--- RECORD EXCERPTS Enclosed Below ---

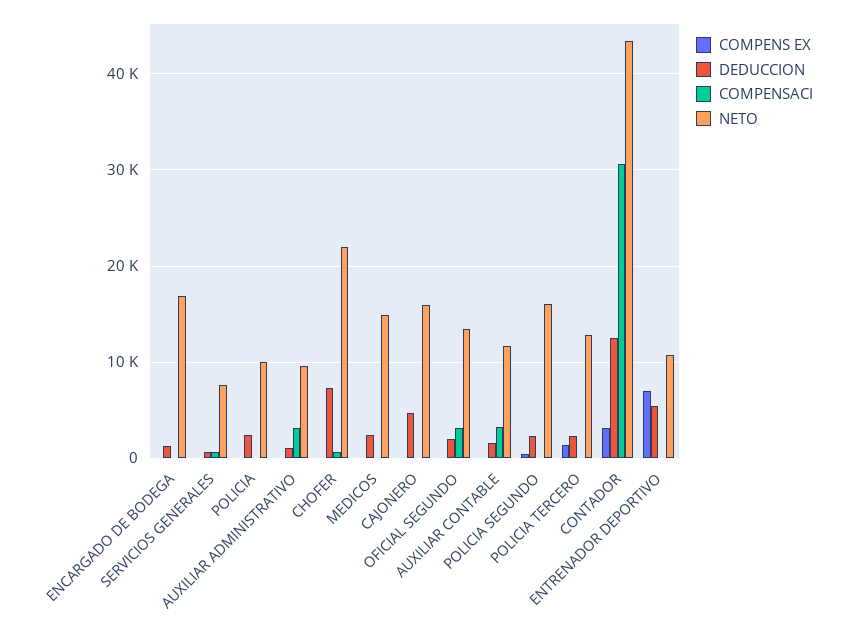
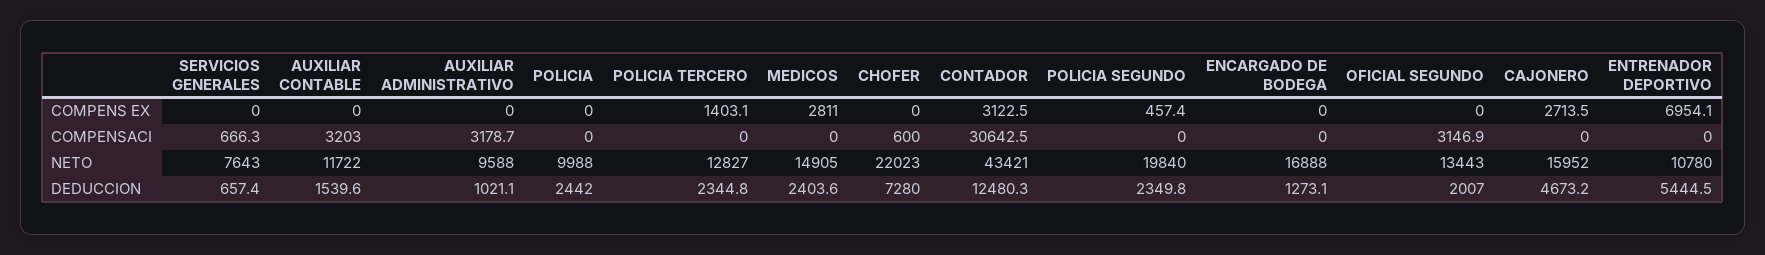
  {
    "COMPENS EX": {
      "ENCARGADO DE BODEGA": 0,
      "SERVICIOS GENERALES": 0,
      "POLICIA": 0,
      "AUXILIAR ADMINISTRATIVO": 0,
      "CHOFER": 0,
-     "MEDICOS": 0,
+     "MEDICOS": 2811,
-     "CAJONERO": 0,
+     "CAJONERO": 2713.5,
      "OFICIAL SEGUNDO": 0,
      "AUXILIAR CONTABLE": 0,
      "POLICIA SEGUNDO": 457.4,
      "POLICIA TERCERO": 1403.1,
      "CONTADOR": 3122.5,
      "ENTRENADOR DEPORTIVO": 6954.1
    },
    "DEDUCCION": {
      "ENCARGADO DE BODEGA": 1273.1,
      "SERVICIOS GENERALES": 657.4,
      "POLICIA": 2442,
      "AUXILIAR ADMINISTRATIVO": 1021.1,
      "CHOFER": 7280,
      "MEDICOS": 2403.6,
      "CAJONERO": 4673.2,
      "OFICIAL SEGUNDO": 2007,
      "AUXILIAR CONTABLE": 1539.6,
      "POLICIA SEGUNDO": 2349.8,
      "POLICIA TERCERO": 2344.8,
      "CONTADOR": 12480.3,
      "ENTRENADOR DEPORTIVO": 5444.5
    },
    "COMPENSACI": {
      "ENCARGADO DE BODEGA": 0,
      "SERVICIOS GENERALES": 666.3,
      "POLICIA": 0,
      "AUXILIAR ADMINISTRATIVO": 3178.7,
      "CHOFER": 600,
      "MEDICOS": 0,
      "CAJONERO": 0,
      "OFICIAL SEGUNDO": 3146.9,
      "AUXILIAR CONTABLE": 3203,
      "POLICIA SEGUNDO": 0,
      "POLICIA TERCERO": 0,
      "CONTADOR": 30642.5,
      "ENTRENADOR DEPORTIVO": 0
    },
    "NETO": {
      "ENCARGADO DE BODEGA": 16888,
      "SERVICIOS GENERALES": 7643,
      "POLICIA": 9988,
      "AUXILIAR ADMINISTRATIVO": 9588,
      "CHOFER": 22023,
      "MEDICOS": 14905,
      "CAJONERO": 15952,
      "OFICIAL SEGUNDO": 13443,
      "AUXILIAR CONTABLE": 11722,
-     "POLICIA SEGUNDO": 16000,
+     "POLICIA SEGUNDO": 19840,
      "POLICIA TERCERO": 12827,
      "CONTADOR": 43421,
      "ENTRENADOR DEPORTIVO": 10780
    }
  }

--- End of Enclosed RECORD EXCERPTS ---

Word for word, repeat each record above; leave out every picture.

  {
    "COMPENS EX": {
      "ENCARGADO DE BODEGA": 0,
      "SERVICIOS GENERALES": 0,
      "POLICIA": 0,
      "AUXILIAR ADMINISTRATIVO": 0,
      "CHOFER": 0,
-     "MEDICOS": 0,
+     "MEDICOS": 2811,
-     "CAJONERO": 0,
+     "CAJONERO": 2713.5,
      "OFICIAL SEGUNDO": 0,
      "AUXILIAR CONTABLE": 0,
      "POLICIA SEGUNDO": 457.4,
      "POLICIA TERCERO": 1403.1,
      "CONTADOR": 3122.5,
      "ENTRENADOR DEPORTIVO": 6954.1
    },
    "DEDUCCION": {
      "ENCARGADO DE BODEGA": 1273.1,
      "SERVICIOS GENERALES": 657.4,
      "POLICIA": 2442,
      "AUXILIAR ADMINISTRATIVO": 1021.1,
      "CHOFER": 7280,
      "MEDICOS": 2403.6,
      "CAJONERO": 4673.2,
      "OFICIAL SEGUNDO": 2007,
      "AUXILIAR CONTABLE": 1539.6,
      "POLICIA SEGUNDO": 2349.8,
      "POLICIA TERCERO": 2344.8,
      "CONTADOR": 12480.3,
      "ENTRENADOR DEPORTIVO": 5444.5
    },
    "COMPENSACI": {
      "ENCARGADO DE BODEGA": 0,
      "SERVICIOS GENERALES": 666.3,
      "POLICIA": 0,
      "AUXILIAR ADMINISTRATIVO": 3178.7,
      "CHOFER": 600,
      "MEDICOS": 0,
      "CAJONERO": 0,
      "OFICIAL SEGUNDO": 3146.9,
      "AUXILIAR CONTABLE": 3203,
      "POLICIA SEGUNDO": 0,
      "POLICIA TERCERO": 0,
      "CONTADOR": 30642.5,
      "ENTRENADOR DEPORTIVO": 0
    },
    "NETO": {
      "ENCARGADO DE BODEGA": 16888,
      "SERVICIOS GENERALES": 7643,
      "POLICIA": 9988,
      "AUXILIAR ADMINISTRATIVO": 9588,
      "CHOFER": 22023,
      "MEDICOS": 14905,
      "CAJONERO": 15952,
      "OFICIAL SEGUNDO": 13443,
      "AUXILIAR CONTABLE": 11722,
-     "POLICIA SEGUNDO": 16000,
+     "POLICIA SEGUNDO": 19840,
      "POLICIA TERCERO": 12827,
      "CONTADOR": 43421,
      "ENTRENADOR DEPORTIVO": 10780
    }
  }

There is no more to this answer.